The world of sport and Spanish skiing in particular is mourning the death of Olympic medallist Blanca Fernández Ochoa. The discovery of the former skier's body in the Sierra de Guadarrama on Wednesday brought an end to three days' intensive searching by the Guardia Civil, National Police, fire fighters and hundreds of volunteers in the Fuenfría valley, the Siete Picos and nearby hills and mountains.
The hope of finding Blanca alive, although injured, remained firm among the search team and her family, who never let themselves lose heart. Apart from being an expert skier, she was an experienced hiker and knew these mountains perfectly. She often used to go there alone and sleep outdoors.
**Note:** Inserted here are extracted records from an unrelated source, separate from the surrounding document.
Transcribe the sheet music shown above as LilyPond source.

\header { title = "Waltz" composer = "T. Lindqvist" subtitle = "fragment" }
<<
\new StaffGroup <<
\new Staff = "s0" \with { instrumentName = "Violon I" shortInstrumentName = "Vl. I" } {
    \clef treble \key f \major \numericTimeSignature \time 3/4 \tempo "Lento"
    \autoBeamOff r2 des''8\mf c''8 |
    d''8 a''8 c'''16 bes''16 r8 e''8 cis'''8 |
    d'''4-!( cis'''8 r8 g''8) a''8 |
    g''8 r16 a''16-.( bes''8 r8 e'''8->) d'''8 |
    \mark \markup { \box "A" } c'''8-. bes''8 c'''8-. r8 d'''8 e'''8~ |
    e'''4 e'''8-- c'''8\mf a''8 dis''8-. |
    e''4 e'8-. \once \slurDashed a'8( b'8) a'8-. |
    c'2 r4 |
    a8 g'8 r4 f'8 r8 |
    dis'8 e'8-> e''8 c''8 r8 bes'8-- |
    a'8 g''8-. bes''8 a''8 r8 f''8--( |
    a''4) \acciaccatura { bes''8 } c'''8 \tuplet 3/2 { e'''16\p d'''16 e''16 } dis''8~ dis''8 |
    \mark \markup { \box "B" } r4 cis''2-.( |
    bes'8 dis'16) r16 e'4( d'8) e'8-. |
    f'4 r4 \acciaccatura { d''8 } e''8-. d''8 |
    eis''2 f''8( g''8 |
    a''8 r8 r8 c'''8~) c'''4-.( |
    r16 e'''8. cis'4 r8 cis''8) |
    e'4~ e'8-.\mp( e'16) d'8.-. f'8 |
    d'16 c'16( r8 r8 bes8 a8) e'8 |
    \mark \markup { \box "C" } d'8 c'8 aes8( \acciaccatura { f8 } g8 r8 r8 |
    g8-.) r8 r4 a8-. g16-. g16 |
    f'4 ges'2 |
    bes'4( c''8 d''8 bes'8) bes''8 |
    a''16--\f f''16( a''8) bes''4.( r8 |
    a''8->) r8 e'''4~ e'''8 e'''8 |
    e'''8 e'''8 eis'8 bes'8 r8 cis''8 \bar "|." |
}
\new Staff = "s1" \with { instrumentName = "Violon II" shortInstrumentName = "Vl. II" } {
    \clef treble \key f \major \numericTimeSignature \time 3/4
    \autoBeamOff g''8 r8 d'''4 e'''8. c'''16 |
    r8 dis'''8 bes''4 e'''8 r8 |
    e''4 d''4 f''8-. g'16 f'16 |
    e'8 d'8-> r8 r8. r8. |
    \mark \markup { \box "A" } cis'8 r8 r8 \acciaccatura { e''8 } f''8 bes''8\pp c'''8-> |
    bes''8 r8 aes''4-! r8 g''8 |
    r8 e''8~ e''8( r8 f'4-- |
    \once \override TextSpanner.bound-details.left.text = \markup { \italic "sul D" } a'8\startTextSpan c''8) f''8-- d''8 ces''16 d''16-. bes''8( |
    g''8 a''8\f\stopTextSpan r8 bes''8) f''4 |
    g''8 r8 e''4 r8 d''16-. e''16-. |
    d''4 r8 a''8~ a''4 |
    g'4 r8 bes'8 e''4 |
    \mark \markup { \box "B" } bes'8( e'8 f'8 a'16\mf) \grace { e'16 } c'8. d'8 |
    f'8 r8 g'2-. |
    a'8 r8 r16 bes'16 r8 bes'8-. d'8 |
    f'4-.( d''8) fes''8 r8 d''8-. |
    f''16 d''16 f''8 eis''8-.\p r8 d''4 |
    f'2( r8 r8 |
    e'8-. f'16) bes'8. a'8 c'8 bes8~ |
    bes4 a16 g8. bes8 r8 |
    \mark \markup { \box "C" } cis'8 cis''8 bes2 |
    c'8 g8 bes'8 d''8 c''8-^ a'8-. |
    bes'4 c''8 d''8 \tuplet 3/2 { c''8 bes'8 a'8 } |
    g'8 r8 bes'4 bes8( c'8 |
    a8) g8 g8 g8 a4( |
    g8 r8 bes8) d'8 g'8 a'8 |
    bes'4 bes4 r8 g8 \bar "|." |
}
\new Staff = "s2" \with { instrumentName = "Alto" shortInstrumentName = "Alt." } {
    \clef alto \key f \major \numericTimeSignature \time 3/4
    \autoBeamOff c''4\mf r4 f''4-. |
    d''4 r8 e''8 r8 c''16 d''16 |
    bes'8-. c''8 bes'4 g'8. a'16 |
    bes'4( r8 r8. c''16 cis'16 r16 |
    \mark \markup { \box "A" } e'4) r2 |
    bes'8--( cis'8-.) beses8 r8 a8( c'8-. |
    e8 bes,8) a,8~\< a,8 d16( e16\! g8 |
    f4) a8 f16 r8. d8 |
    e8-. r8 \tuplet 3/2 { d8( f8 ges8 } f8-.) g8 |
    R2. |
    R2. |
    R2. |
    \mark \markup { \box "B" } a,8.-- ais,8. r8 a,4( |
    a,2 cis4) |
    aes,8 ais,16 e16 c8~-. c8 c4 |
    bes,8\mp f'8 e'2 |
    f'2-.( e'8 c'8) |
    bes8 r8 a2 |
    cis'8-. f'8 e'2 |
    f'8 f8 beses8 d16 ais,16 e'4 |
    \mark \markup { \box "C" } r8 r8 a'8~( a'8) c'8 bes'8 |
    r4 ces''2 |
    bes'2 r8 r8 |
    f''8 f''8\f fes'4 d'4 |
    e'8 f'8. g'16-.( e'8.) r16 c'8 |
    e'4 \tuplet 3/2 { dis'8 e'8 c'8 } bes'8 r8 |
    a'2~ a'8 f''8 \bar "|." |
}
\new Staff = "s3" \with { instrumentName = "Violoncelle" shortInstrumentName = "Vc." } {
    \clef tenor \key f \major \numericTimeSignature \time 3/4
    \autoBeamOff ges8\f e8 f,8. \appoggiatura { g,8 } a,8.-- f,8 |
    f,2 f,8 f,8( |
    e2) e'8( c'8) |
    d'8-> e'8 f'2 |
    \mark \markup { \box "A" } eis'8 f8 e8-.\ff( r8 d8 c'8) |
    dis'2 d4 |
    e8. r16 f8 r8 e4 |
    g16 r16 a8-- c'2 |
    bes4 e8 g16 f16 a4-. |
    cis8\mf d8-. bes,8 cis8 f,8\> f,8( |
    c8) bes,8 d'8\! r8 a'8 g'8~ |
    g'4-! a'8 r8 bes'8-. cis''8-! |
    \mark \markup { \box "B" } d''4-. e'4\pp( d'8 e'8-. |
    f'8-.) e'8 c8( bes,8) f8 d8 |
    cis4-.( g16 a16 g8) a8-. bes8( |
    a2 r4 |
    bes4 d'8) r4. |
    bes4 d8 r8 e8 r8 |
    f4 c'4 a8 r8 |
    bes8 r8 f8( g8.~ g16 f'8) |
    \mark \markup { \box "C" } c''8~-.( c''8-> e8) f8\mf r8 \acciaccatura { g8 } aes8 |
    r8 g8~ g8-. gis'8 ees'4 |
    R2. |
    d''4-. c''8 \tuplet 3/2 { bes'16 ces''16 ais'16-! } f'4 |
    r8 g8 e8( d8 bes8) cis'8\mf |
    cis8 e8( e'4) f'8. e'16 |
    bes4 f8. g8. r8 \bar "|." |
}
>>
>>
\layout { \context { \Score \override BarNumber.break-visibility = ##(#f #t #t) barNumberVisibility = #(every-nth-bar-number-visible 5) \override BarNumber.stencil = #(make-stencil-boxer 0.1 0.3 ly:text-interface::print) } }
Sadly, though, when they found her she was dead.
The alarm was raised at about 12.30pm on Wednesday when an off-duty Guardia Civil officer was searching with his German Shepherd dog in the Collado del Rey area, close to the peak of La Peñota and on the boundary between the region of Madrid and Segovia province, and he found the body of a woman.
Officers from the Judicial Police force say the body appeared to be that of the 56-year-old, and from the state of decomposition she had probably died at least a week earlier. Various boxes of pills were found next to Blanca's body and the only equipment she was carrying was a shoulder belt.
The police had an idea of where to search because a local man said he had seen Blanca on 24 August and she had told him she planned to go up to the peak of La Peñota, which is about 1,945 metres above sea level and is not considered technically dangerous for hikers.
The area was cordoned off so the Missing Persons Group and the Scientific Police could carry out their work. A judge from Collado Villalba also attended the scene and authorised the removal of the body. The authorities have said the investigation is being carried out under judicial secrecy, and have asked people not to speculate about what had happened, as it would only cause additional pain for the family.